Grief is a funny thing.
Grief likes to hide from me, or I from it. Now that I know that looking grief in the face is what ultimately brings me healing and wholeness, grief seems to slip through my fingers like water. When I remember my story, it’s almost like it has become someone else’s story. But when I search a little bit further, I find that IT WAS MINE, and it sits on my chest like a rock.
That whole process is probably so strange and freakish to you, but until recently, my coping mechanism has been disassociation. So trying to re-associate is just as much work for me as working through the grief.
So I’m fighting for grief.
Because struggle and grief, it’s a beautiful gift. It’s in these moments, these raw moments, that I feel the most able to receive. Receive the healing that my soul so desperately needs, receive love and consolation from people around me, and receive the words that God has for me.
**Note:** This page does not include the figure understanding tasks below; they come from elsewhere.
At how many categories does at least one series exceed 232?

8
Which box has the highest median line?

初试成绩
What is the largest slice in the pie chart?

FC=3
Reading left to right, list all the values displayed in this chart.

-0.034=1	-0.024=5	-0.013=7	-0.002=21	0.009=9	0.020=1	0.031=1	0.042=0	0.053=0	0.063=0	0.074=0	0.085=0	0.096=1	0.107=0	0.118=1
I imagine myself as a clay jar, and when my heart is broken, when the jar is cracked, more light gets in.
God is not a distant idea for me in these times, it’s like He’s right there, sitting on my skin, permeating. My worship is deeper and more meaningful. So when I sing,
“Promise maker, promise keeper
You finish what you begin
Our provision through the desert
You see it through ’til the end
In the silence, in the waiting
Still we can know You are good
All Your plans are for Your glory
Yes, we can know You are good”
It MEANS SOMETHING.
I remember the desert I’m walking through, and my feeble attempt to see the Lord through the mess.
But here is where I stop and remind you:
I’m not suggesting you pick a fight with the devil. And I’m not advising you to invite pain and suffering into your life. And you won’t have to. Adversity is inevitable. I’m simply saying that when the battle begins, you’ve got two options: You can stand there and let the enemy beat you to a bloody pulp, abandon your faith and curse the day you were born or you can seize the opportunity to experience God’s power and goodness in a new way and watch in awe as he fights for you.
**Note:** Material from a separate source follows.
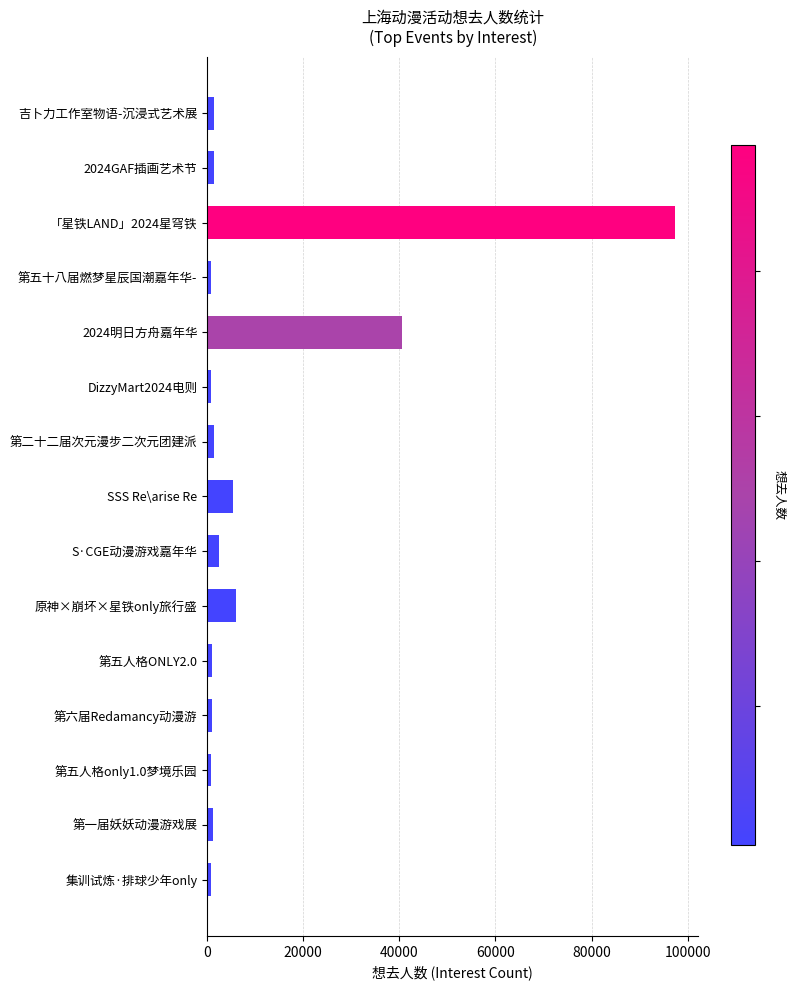

Which category has the highest value across all series?

「星铁LAND」2024星穹铁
I don’t run towards problems because I think there will be more of God there. And I don’t look at problems and say, “look at what God did”. I don’t believe that. But I do believe that God is present WITH ME in the problems, and that He fights for me THROUGH them. And if I allow Him, I can see it. But I have to drop my arms and say, “God, take this! Protect me, defend me, heal me, make Your promises real, don’t stop working”.
One of my favorite writers, Glennon Doyle over at Momastery said, “Life is brutal. But it’s also beautiful. Brutiful, I call it. Life’s brutal and beautiful are woven together so tightly that they can’t be separated. Reject the brutal, reject the beauty. So now I embrace both, and I live well and hard and real.”
Ironically when I try to reject and ignore the brutal, it kind of sticks with me. Sitting on my shoulder; a constant weight that manages to alter my vision. But when I lean into it, I WALK THROUGH IT and see the restoration on the other side.
I will not reject the brutal, because I want to experience the beauty.
So that’s what I’m doing, you guys. I’m walking. And I’m leaning into the grief. However slippery it may be.
P.S. I found this card at Target the other day. Same idea. More glitter.